* **Document text**
┄┄┄┄┄┄

So, with luck and little anger, I hope that Verizon will pull it together and get over to my 'hood and hook me up.

Friday, November 17, 2006

Shorty

I am without internet at my new house. We've waited for three days for Verizon to get it right. They are quite forgetful and will say they are coming and then, they don't. Oops.

I do not like being without internet AND cable. I need to be informed somehow and yet, I am surviving on the radio time I get driving to and from work.

I have so much to say on the blog regarding my house, my life, Thanksgiving, and more, yet I do not have the proper internet time to construct worthy posts.

So, for today, this will have to suffice.

Top Five Stressful Things In My Life
1. Painting is a tedious task that has to be done.
2. I miss my old grocery store.
3. The hardware store is fast becoming the replacement for the craft store and I don't like it one bit.
4. I am making a Thanksgiving meal on Thursday and I haven't bought one ingredient.
5. Painting is a tedious task that has to be done.

Sunday, November 12, 2006

Home

Whoa. I haven't posted since Tuesday! I hope I still have readers out there.

Basically, I have been busy with moving and school stuff. School stuff is boring so let me tell you all about my adventures in home owning.

First of all, I think I have a knack for handy work. Just this morning, I finished painting the banister, taped the dining room so I can paint this week, and hung a mirror. To most home owners, this seems simple, but again, we are not handy people. Along with my feats of handiness this morning, Tim and I hung three sets of blinds (one in the mudroom and two in the bathroom), raked the leaves, changed light plates, put together a bed, unpacked all the boxes, and cleaned some of the hardwood floors. Things are really coming together.

I anticipate in one week you will be feasting your eyes on photos of my handiwork. I don't want to post them until the rooms are completed.

It seemed very appropriate that last night we chilled out on the couch, ate macaroni and cheese, and watched Battlestar Galactica. When we can do that, we must be feeling like it is home.

┄┄┄┄┄┄

* **Written exercise 1**
In the blog posts about the new house, what did the writer and Tim eat on the couch while watching Battlestar Galactica?
* **Written exercise 2**
Carry the blog posts about the new house forward from their final sentence.

┄┄┄┄┄┄

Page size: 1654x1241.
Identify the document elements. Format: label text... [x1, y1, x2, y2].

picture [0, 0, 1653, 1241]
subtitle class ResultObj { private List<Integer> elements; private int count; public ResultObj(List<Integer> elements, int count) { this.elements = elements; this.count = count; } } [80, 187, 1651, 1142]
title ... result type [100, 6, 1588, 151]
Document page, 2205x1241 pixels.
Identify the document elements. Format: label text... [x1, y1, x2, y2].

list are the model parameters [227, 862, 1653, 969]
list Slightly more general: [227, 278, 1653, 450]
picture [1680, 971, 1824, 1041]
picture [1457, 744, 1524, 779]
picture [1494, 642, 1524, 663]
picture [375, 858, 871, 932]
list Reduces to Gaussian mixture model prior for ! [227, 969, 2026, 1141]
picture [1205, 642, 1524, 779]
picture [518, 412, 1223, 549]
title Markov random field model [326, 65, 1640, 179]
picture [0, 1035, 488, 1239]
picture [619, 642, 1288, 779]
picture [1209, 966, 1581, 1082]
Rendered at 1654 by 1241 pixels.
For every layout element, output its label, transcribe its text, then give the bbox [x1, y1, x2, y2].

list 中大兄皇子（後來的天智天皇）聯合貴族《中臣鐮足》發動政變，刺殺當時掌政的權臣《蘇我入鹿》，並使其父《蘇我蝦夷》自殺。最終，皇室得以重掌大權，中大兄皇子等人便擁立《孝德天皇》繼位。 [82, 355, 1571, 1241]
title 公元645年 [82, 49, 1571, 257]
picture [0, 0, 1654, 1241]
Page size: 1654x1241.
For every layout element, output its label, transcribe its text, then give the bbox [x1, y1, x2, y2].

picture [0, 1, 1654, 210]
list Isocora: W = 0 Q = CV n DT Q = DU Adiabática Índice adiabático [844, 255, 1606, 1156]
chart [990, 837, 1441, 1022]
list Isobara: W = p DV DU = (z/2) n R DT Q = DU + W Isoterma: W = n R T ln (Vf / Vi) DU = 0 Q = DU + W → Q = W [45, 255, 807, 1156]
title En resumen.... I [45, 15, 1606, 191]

┄┄┄┄┄┄

* **Final result 1**
Macaroni and cheese.

* **Final result 2**
Tuesday, November 07, 2006

Votin'


I voted in my third state today.

The very first time that I voted, I was 18 years old and couldn't wait to be part of this beautiful democratic system. My polling place just happen to be my high school so I voted and then, had a delicious breakfast bagel at the high school deli.

I have had other memorable voting experiences besides the first time. I remember the year that Bill Clinton ran against Bob Dole. I was living with my college roommate who was/is a strong Republican. She would sport Bob Dole pins and stickers like it was going out of style. I encouraged this type of enthusiasm because it is better than apathy. Maybe it was easy to take since there was no way that Bob Dole would beat Bill Clinton. The man needs Kryptonite to bring him down.

Today was special for many reasons but the most important of all is that I might be part of Rick Santorum's undoing. It could be special because of the elderly man that kept telling the polling ladies that his name was Forrest Gump and he really wouldn't come clean about his real name. Or at least when I was there.

Sunday, November 05, 2006

Paint It Like You Own It

I have been saying for years that Tim and I are not handy people, but I think I might have been wrong. It was just that we were never put into a place to be handy. All this changed this weekend as we started our first home improvement project.

Like many couples, we have assumed certain roles in our marriage. I have always been the person to do the leg work leading up to any task or job that we do together. This was no exception. After two trips to the Home Depot and the Sherwin Williams store, I had gathered the items needed to paint our living room walls, trim, french doors, and fireplace mantle. After school on Friday, I started taping the walls. I was almost finished with Tim arrived and suggested that we get started painting the first coat even though the plan was to start on Saturday morning. I am so glad we did because it was a longer job than I even anticipated.

Decked out in my favorite long-sleeve t-shirt, one the I usually reserve for days when I am sick and need something comforting, and Tim in rolled up jeans for reasons I am still unsure of, we entered into what might be our most ambitious team effort of our marriage. Our weekends for the first six years of our marriage have been spent sleeping in, coffee on the outside, long drives, and doing really whatever we want. Those days are over now that we are homeowners, or at least, until the house is up to my aesthetic standards.

For everything that we love about the house that we just bought, there are still a few things that need immediate change. The peach trim and baby blue walls were job numero uno on that list! It just wouldn't work with our warm colored furnishings and I just could not do it. So, we/I settled on Humble Gold.

I was a bit frantic as it was applied because I didn't want a sunshine yellow, but rather, a warm mustardy gold. It wasn't until the white trim was painted that I started to realize that I had made the right choice. These photos were the product of Saturday's work. We worked all day today and are left with two walls and the banister that need a second coat of white trim and the touch up work.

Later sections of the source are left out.